Published 12:00 am Thursday, July 17, 2014

RALEIGH (AP) — Senate Republicans offered a Medicaid overhaul on Wednesday that’s more sweeping than a House plan because it would recruit private managed-care companies to coordinate patient services and shift North Carolina’s Medicaid agency to a new department.
The proposal unveiled in a Senate committee also would accelerate dramatically the reform process compared to the House timeline, which envisioned a majority of the Medicaid recipients treated under its model by mid-2020.
The Senate wants its new program up and running in July 2016 and all Medicaid enrollees covered in 2018 under health plans that would no longer receive conventional reimbursements from the state for each procedure or test performed.
Instead, managed-care organizations or hospital or doctor networks would receive a fixed amount of money from Medicaid for each patient they see. The groups would likely bid to serve patients in regions of the state.
Both House and Senate plans are based on a model designed to reduce Medicaid cost overruns by leaving the potential medical losses to the providers.
The House proposal, which is backed by Gov. Pat McCrory’s administration and state hospital and physician groups, would allow only provider-led networks. But it doesn’t go far enough and quickly enough to control costs and get a handle on annual Medicaid shortfalls, said Sen. Ralph Hise, R-Mitchell, a co-author of the Senate plan, which wasn’t voted on Wednesday but possibly Thursday.
Legislators and governors in recent years have been weighed down by annual Medicaid shortfalls reaching hundreds of millions of dollars. The state spends $3.5 billion annually to treat 1.7 million Medicaid recipients.
“The plans that are out there simply don’t do enough to control the cost growth and the out-of-control (Medicaid) spending that we have in state government,” Hise said.
While the House keeps the state Medicaid office within the Department of Health and Human Services, the Senate would move Medicaid to a new department led by a seven-member board, appointed by the governor and legislative leaders. The board would choose a state Medicaid director.
Services for the mentally ill, substance abusers and people with developmental disabilities are currently handled by separate public managed-care entities. Hise said he expected those entities would partner with networks or private managed-care companies to offer mental health and medical services together.
“You have got to have a whole person care if you’re ever going to get control of the costs and provide better health outcomes for the individual,” Hise told reporters.
Representatives of the North Carolina Medical Society and N.C. Hospital Association both objected to the Senate plan because private managed-care plans would enter the mix. Society CEO Bob Seligson said the proposal would “upend North Carolina’s Medicaid program” and “harm our state’s most vulnerable patients.”
The Senate plan “brings in Medicaid HMOs that are going to provide more regulatory and administrative burden on your health care providers,” said Gregory Griggs, executive vice president of the North Carolina Academy of Family Physicians.

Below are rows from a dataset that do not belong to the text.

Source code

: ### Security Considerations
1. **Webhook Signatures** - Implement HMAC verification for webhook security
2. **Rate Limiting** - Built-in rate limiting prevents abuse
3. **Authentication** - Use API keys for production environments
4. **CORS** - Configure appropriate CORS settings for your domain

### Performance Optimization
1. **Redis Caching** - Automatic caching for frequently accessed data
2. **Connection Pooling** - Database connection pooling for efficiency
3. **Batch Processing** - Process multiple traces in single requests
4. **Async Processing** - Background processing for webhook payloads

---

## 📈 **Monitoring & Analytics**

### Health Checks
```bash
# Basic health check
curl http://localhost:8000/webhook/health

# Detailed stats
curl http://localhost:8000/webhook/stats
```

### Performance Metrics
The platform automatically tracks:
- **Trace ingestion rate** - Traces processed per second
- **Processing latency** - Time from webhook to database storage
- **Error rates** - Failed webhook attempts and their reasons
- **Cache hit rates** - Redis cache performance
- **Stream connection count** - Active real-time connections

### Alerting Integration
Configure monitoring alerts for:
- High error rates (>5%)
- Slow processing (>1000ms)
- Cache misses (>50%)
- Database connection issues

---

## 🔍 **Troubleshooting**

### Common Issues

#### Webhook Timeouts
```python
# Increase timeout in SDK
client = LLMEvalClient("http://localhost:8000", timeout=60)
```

DHHS and McCrory have pushed for overhauling Medicaid for more than a year. But Adam Sholar, representing McCrory’s Department of Health and Human Services, told the committee the agency is concerned about the Senate’s timeline and the “potential destabilizing effect” the proposal may have on mental health services.

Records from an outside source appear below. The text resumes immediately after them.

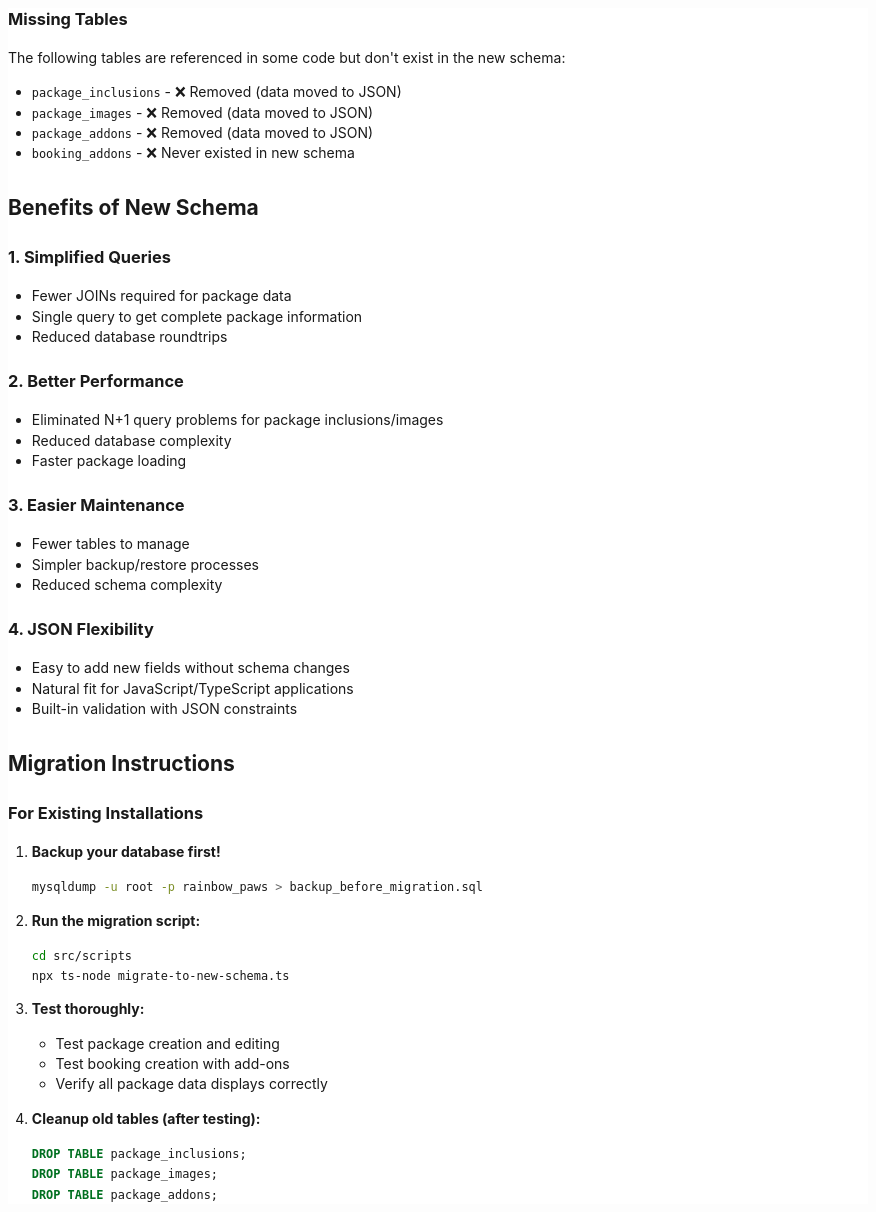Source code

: ### Missing Tables
The following tables are referenced in some code but don't exist in the new schema:
- `package_inclusions` - ❌ Removed (data moved to JSON)
- `package_images` - ❌ Removed (data moved to JSON)  
- `package_addons` - ❌ Removed (data moved to JSON)
- `booking_addons` - ❌ Never existed in new schema

## Benefits of New Schema

### 1. Simplified Queries
- Fewer JOINs required for package data
- Single query to get complete package information
- Reduced database roundtrips

### 2. Better Performance  
- Eliminated N+1 query problems for package inclusions/images
- Reduced database complexity
- Faster package loading

### 3. Easier Maintenance
- Fewer tables to manage
- Simpler backup/restore processes
- Reduced schema complexity

### 4. JSON Flexibility
- Easy to add new fields without schema changes
- Natural fit for JavaScript/TypeScript applications
- Built-in validation with JSON constraints

## Migration Instructions

### For Existing Installations

1. **Backup your database first!**
   ```bash
   mysqldump -u root -p rainbow_paws > backup_before_migration.sql
   ```

2. **Run the migration script:**
   ```bash
   cd src/scripts
   npx ts-node migrate-to-new-schema.ts
   ```

3. **Test thoroughly:**
   - Test package creation and editing
   - Test booking creation with add-ons
   - Verify all package data displays correctly

4. **Cleanup old tables (after testing):**
   ```sql
   DROP TABLE package_inclusions;
   DROP TABLE package_images;  
   DROP TABLE package_addons;
   ```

McCrory spokesman Josh Ellis later also said in a release that the Medicaid reorganization “raises some serious constitutional issues and should not be raised in the closing days of the … session.”
Hise said the measure was modeled on Florida’s full-risk model approved by legislators there.

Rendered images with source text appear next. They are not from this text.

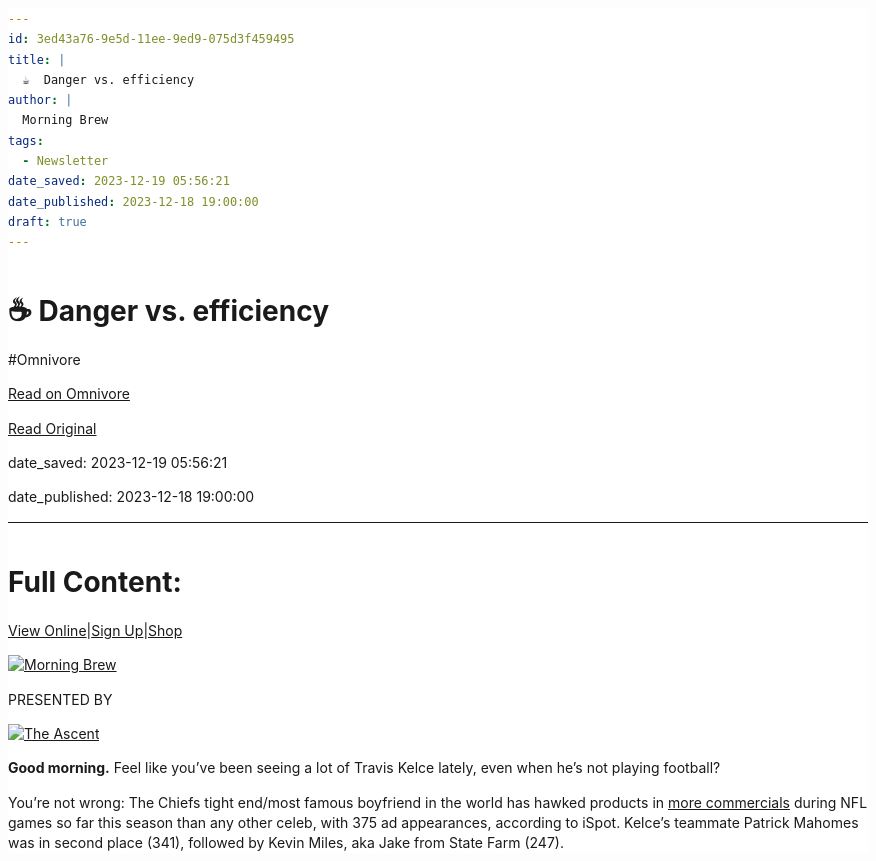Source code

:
 ```yaml
---
id: 3ed43a76-9e5d-11ee-9ed9-075d3f459495
title: |
  ☕  Danger vs. efficiency
author: |
  Morning Brew
tags:
  - Newsletter
date_saved: 2023-12-19 05:56:21
date_published: 2023-12-18 19:00:00
draft: true
---
```


# ☕  Danger vs. efficiency
#Omnivore

[Read on Omnivore](https://omnivore.app/me/danger-vs-efficiency-18c81b82ae6)

[Read Original](https://links.morningbrew.com/c/fpT?mbcid=33738382.3554285&mid=1f4660240f65a00f40c621ae6f9ce93a)

date_saved: 2023-12-19 05:56:21

date_published: 2023-12-18 19:00:00

--- 

# Full Content: 

[View Online](https://links.morningbrew.com/c/fpT?mbcid=33738382.3554285&mid=1f4660240f65a00f40c621ae6f9ce93a)|[Sign Up](https://links.morningbrew.com/c/6N-?kid=a9995aa2&mbcid=33738382.3554285&mid=1f4660240f65a00f40c621ae6f9ce93a)|[Shop](https://links.morningbrew.com/c/6NY?mbcid=33738382.3554285&mid=1f4660240f65a00f40c621ae6f9ce93a) 

[ ![Morning Brew](https://proxy-prod.omnivore-image-cache.app/450x0,sZDfYo1D2LY4noLoZhxs2zlunOJyGaM42KtVCsyjBCAA/https://cdn.sanity.io/images/bl383u0v/production/18c08d28a3de7c744971f185f0ef9234cfffdf7c-1500x252.png?w=900&fit=max) ](https://links.morningbrew.com/c/6N-?mbcid=33738382.3554285&mid=1f4660240f65a00f40c621ae6f9ce93a) 

PRESENTED BY

[![The Ascent](https://proxy-prod.omnivore-image-cache.app/179x0,sjjGGpNcCC1ZL1IXGSHvP-wZCqV31blDnYoZKcxKfwQc/https://cdn.sanity.io/images/bl383u0v/production/f27972b4b15b1762be37673012aa94ec7ea92233-313x91.png?w=358&q=100&auto=format) ](https://links.morningbrew.com/c/fnG?lp=logo&mbadid=2cc39d52e8c9688dd8473c3469e40549&mbadv=a&mbcid=33738382.3554285&mid=1f4660240f65a00f40c621ae6f9ce93a) 

**Good morning.** Feel like you’ve been seeing a lot of Travis Kelce lately, even when he’s not playing football?

You’re not wrong: The Chiefs tight end/most famous boyfriend in the world has hawked products in [more commercials](https://links.morningbrew.com/c/fp7?mblid=510a537723fa&mbcid=33738382.3554285&mid=1f4660240f65a00f40c621ae6f9ce93a) during NFL games so far this season than any other celeb, with 375 ad appearances, according to iSpot. Kelce’s teammate Patrick Mahomes was in second place (341), followed by Kevin Miles, aka Jake from State Farm (247).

Jeff Myers, CEO of the Washington-based Medicaid Health Plans of America, called the complaints of North Carolina medical groups “more scaremongering than anything else.” He said 37 states have similar fixed-costs models for Medicaid spending, and that managed-care health plans meet quality standards for both patient care and administration.
“Ultimately, I think the Senate’s on the right path,” Myers said. But he acknowledged some states are moving away from provider-led networks that can’t accumulate the resources to take on the full risks of Medicaid patient costs.
Any bill that clears the Senate would return to the House. Rep. Nelson Dollar, R-Wake, the chief proponent of the House version, suggested differences could be worked out in a compromise committee. But, Dollar said, there “are some very different approaches and there are lots of questions obviously that need to be answered.”